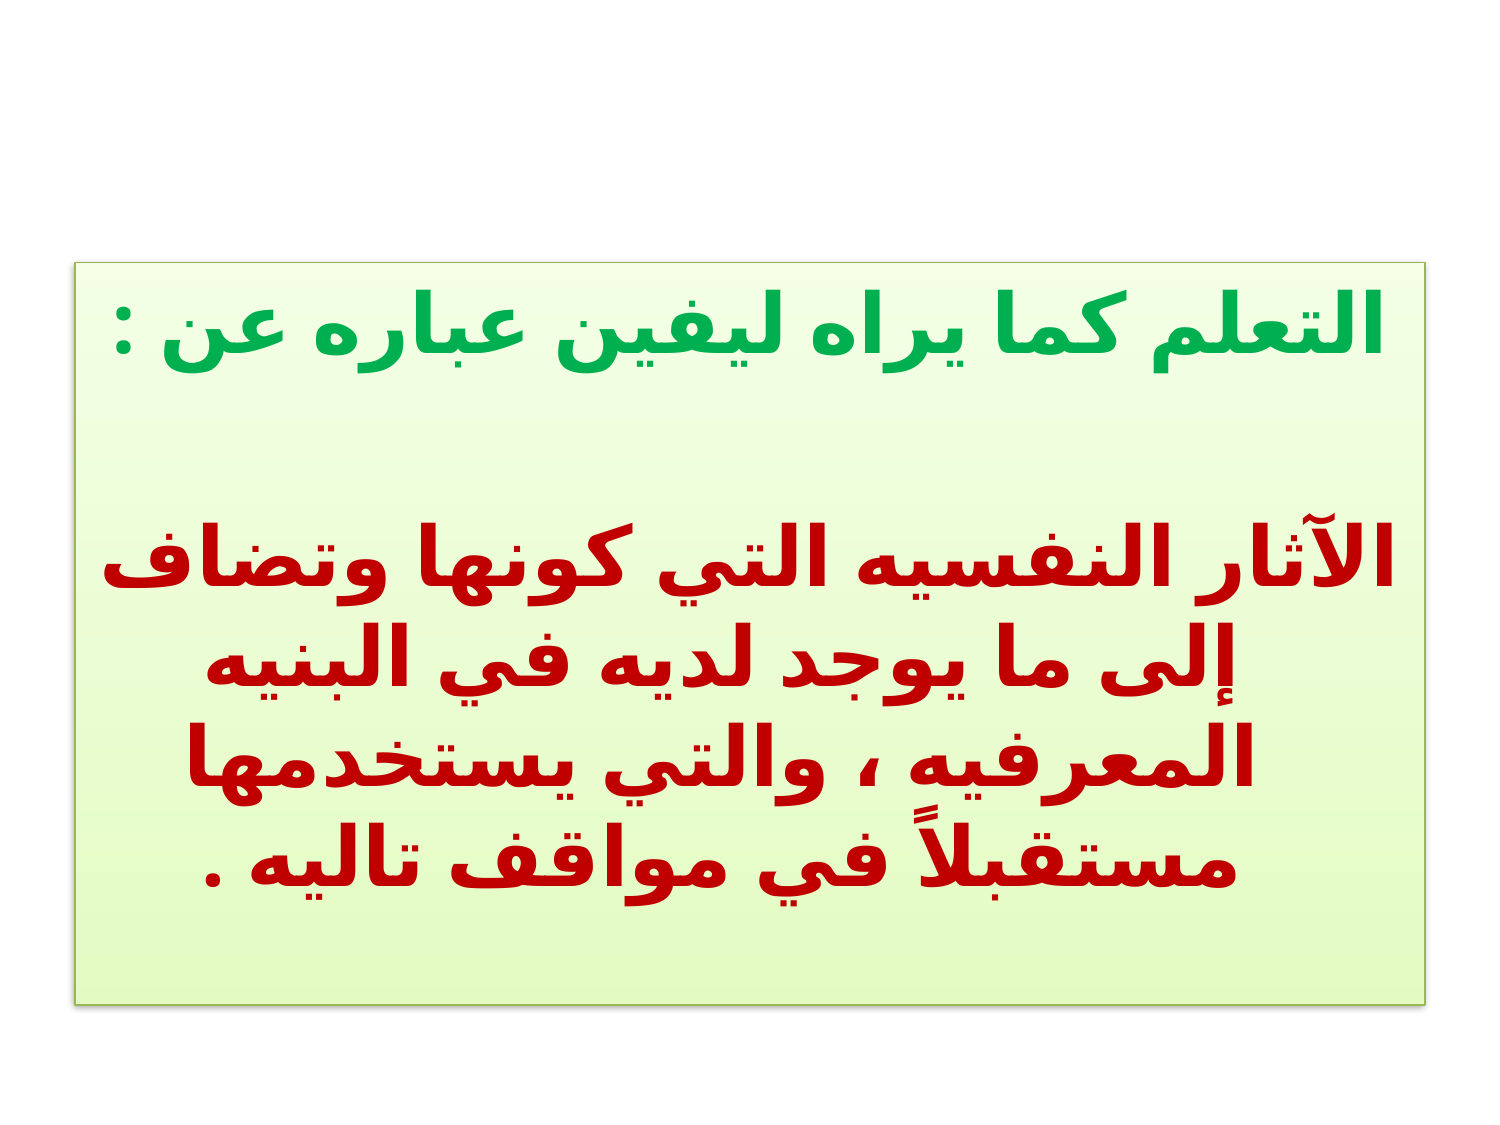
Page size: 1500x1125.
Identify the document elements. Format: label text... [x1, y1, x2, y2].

list التعلم كما يراه ليفين عباره عن : الآثار النفسيه التي كونها وتضاف إلى ما يوجد لديه في البنيه المعرفيه ، والتي يستخدمها مستقبلاً في مواقف تاليه . [74, 262, 1426, 1006]
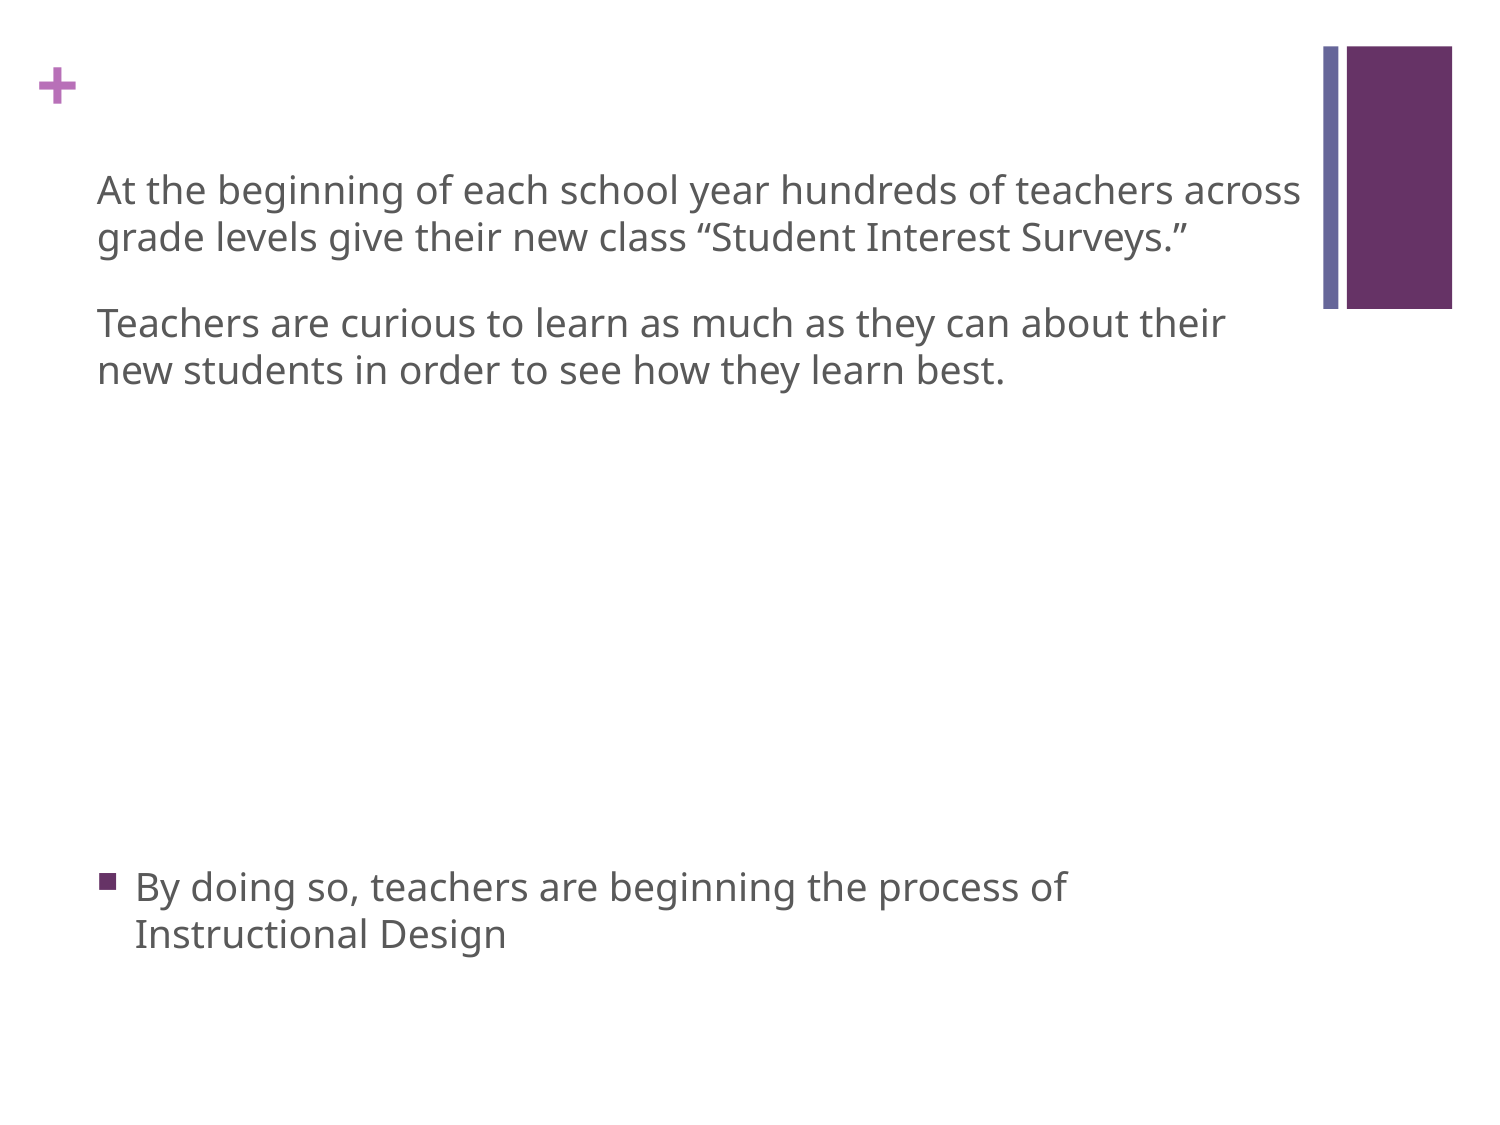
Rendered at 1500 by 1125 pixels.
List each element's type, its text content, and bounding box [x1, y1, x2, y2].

list At the beginning of each school year hundreds of teachers across grade levels give their new class “Student Interest Surveys.” Teachers are curious to learn as much as they can about their new students in order to see how they learn best. By doing so, teachers are beginning the process of Instructional Design [81, 157, 1322, 983]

Task instructions: Everything in the entries above except the pictures should be given again exactly.

Output for this task:
Page size: 1500x1125.
Identify the document elements. Format: label text... [x1, y1, x2, y2].

list التعلم كما يراه ليفين عباره عن : الآثار النفسيه التي كونها وتضاف إلى ما يوجد لديه في البنيه المعرفيه ، والتي يستخدمها مستقبلاً في مواقف تاليه . [74, 262, 1426, 1006]
Rendered at 1500 by 1125 pixels.
List each element's type, its text content, and bounding box [x1, y1, x2, y2].

list At the beginning of each school year hundreds of teachers across grade levels give their new class “Student Interest Surveys.” Teachers are curious to learn as much as they can about their new students in order to see how they learn best. By doing so, teachers are beginning the process of Instructional Design [81, 157, 1322, 983]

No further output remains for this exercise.